(What is required): Duplicate a stretch of the Antlr 4 filter post word for word. Begin at the words "I built an Antlr" and stop after "waste of time.".

I built an Antlr 4 filter using a grammar (not important in the context here) and the filters look something like "age > 30 AND height < 6.1".
However, the question is, I'll build this filter once, and use it to evaluate maybe a thousand docs. Each doc will have an "age" and "height" attribute in them.
However what I'm not sure is, how to re-use parser or lexer so that I can speed up the evaluation. Build a lexer && parser each time seems really a waste of time.

(Information):

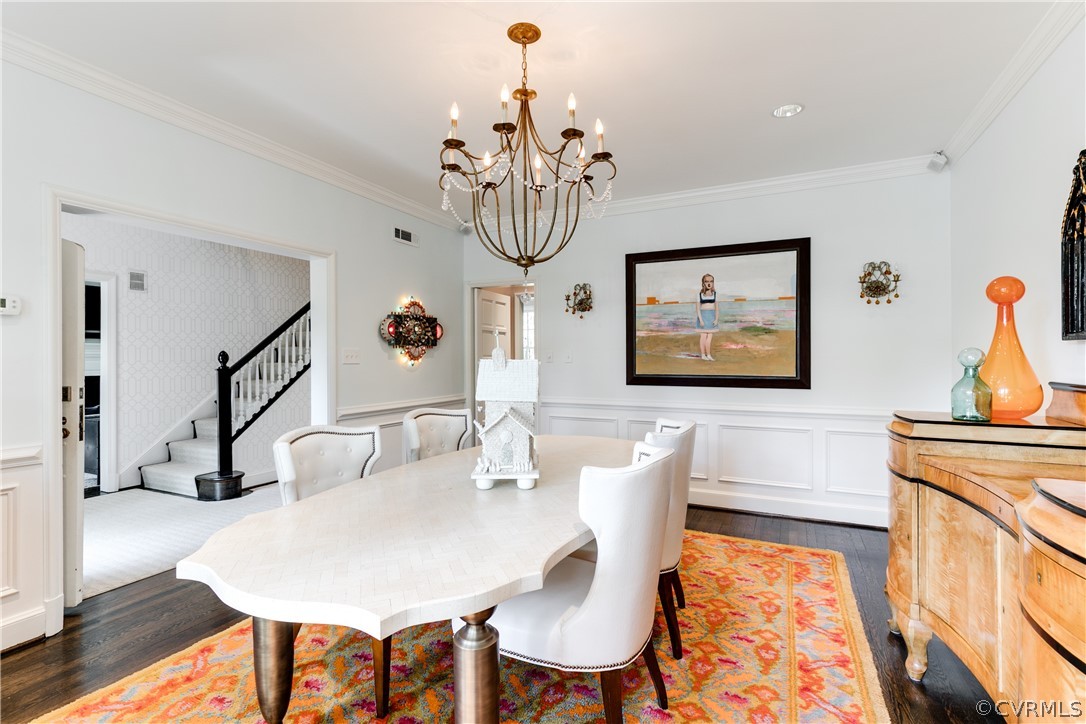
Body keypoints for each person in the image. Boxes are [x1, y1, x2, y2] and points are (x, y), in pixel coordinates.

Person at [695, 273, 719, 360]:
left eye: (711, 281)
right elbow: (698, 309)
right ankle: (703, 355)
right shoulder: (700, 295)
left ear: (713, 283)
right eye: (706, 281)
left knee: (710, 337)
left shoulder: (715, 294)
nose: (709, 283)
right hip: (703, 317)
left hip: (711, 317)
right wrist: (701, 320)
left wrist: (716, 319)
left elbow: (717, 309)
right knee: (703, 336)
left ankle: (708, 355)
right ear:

(Result of the task):
I built an Antlr 4 filter using a grammar (not important in the context here) and the filters look something like "age > 30 AND height < 6.1".
However, the question is, I'll build this filter once, and use it to evaluate maybe a thousand docs. Each doc will have an "age" and "height" attribute in them.
However what I'm not sure is, how to re-use parser or lexer so that I can speed up the evaluation. Build a lexer && parser each time seems really a waste of time.